Monday, August 31, 2009

Panama!


Will you look at this place? If the toothy glass skyline doesn't faze you, then the diablos rojos (painted public buses) might. By sight they're groovy--hand painted with pop icons, devilish cartoons and portraits of the driver's progeny. But in practice they're scary--barely regulated, they've been known to make pedestrians bowling pins when breaks fail. One word: Cuidado!

Your other option are taxis. These too are barely regulated. Yours might be missing a bumper, seatbelt or door handles. The best practice is pricing before playing, as gringo features usually double the fare, which also flexes with the weather and your eminent need.

Few taxis actually want to go where you do--many will refuse the fare. Those who will take you won't know the address and don't read maps. Then there was the driver with the Bin Laden sticker that I hadn't noticed until we were half-way gone...For the traveler, it's a seminar in Advanced Negotiation, Cartography and Blind Faith. For the driver, it's Sucker 101, every day...

My advice? Suck it up and learn the ropes because Panama City is not to be missed. The people are shouters, the traffic ugly, but Panama City pulses. A walk across the city revealed suited businessmen eating snow cones, dudes casually toting twisted rebar and a jelly shoe diving off a balcony (take particular care under these!) Hard to believe that just beyond this cement jungle, and really, I mean just past the mega mall, lies a tremendous tropical forest where your thoughts are drowned out by the chatter of birds and the buzz of giant crickets.

You just have to get there.

Tuesday, August 18, 2009

My Favorite Desert


Maybe it's the redness. Or its bigness. Or its shapes which ripple, arch and collapse into sage and sand, snaking rivers, deep slotted canyons, orange mesas and fissured towers. The Utah desert is a wild place. After traveling nearly half the world, I still find it secretive, strange and otherworldly.

That’s the thing about the desert: it absorbs and engulfs you. Tells you who you are.

There's power here. It gave John Wesley Powell courage, Joseph Smith divine inspiration and Edward Abbey words. You imagine that--if here long enough--you too could write whole books, invent a religion or fling yourself one-armed into the unknown.

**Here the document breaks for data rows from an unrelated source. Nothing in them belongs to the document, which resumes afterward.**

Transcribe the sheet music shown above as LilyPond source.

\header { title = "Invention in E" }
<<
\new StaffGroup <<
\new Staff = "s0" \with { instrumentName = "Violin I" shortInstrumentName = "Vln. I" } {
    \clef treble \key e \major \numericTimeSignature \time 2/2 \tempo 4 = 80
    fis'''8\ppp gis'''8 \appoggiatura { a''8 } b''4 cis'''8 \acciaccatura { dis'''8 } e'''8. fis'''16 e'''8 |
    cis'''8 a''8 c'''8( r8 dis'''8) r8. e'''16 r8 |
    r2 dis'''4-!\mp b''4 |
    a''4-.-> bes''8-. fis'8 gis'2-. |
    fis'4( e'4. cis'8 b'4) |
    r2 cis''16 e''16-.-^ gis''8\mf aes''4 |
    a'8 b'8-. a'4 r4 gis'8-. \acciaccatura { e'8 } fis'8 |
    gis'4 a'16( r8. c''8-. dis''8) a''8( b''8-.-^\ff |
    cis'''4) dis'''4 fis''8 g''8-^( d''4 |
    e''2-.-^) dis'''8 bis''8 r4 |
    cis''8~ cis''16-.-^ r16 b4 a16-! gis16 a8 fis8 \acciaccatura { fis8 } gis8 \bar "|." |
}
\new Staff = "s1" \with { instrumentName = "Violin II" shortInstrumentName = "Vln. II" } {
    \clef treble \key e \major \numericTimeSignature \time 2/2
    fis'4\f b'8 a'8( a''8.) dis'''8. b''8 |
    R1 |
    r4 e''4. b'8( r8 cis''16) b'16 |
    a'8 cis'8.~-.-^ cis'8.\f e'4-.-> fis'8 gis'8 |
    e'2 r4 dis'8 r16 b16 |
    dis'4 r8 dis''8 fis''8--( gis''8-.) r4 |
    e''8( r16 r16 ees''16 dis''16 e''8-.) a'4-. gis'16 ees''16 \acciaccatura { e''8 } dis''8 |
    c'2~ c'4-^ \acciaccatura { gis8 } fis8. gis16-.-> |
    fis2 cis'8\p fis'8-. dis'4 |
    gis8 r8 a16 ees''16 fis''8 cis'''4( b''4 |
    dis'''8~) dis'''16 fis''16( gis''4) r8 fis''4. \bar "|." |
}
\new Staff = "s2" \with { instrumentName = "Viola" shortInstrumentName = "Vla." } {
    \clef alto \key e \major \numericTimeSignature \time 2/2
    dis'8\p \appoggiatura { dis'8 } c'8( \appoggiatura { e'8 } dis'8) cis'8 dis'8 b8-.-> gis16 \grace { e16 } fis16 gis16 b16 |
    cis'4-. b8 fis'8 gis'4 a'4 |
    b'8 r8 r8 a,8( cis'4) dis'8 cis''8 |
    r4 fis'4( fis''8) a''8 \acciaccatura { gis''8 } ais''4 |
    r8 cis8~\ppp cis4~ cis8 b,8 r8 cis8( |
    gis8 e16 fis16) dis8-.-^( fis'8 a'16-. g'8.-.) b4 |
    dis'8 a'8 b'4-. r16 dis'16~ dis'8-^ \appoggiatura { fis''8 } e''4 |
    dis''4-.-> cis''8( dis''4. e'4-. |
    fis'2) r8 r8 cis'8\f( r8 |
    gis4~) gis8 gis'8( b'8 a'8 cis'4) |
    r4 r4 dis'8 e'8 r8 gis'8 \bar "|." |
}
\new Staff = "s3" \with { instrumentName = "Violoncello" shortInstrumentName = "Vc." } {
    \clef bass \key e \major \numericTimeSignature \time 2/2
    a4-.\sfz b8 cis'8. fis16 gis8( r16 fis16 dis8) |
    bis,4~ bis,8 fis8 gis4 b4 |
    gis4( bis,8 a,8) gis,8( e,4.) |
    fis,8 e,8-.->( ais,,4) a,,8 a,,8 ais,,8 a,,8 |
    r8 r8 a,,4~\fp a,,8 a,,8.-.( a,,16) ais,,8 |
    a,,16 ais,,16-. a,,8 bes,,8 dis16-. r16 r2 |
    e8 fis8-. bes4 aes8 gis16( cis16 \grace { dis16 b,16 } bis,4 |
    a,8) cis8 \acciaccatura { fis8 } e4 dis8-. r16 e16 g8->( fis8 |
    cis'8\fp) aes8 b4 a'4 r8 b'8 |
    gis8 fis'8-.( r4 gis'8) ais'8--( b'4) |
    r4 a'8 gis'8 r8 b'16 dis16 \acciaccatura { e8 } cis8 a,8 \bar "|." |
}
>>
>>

The desert tells me that I'm a firefly on the face of things, a speck in geological time flitting briefly through this world.

We set out on the Narrows in Zion National Park early. The Narrows isn't a hard hike, but it does require you to tread a river all day, always "seeking refuge on higher ground" in case of a flash flood (which they say most likely off you anyway). After a night of heavy thunderstorms the water flowed clear and cold. We waded to our waists and forged up canyon over slippery boulders, through sculpted walls pocked with tiny scorpions. We admired the columns of light and peered at the blue slice of sky a thousand feet above. Mere specks.

America's national parks are not only amazing. They are popular. I did not realize how much so until we started to make our exit. It was a mass of humanity. Throngs of hikers forged up canyon. They were midwesterners, Italians, retirees and Koreans. Only a few had walking sticks to steady them in the current. Some wore bathing suits. Others carried designer leather purses or small, soaked children. There were flip flops and aqua shoes. Three divas wore nothing on their feet except perfect pedicures.

Bravo to those brave people. By not reading the free NP leaflet, they had found adventure on the scale of Powell or Lewis & Clark.

Abbey would have scowled. He had the right, the home court advantage. I do not put myself above them--the outdoors may be the only place I can properly organize myself. Otherwise I too am woefully unprepared.

Yet the moment helped me imagine the desert both with us and without us. The solitude of the morning contrasted sharply with the chaos of that afternoon. The desert tells us who we are. Collectively, we were not fireflies but circus fleas careening through some greater majesty, sometimes in RVs, sometimes in plastic sandals. At the end of my visit, I decided that the desert remained otherworldly and even more impenetrable than before.

But I was glad that I'd gotten up early.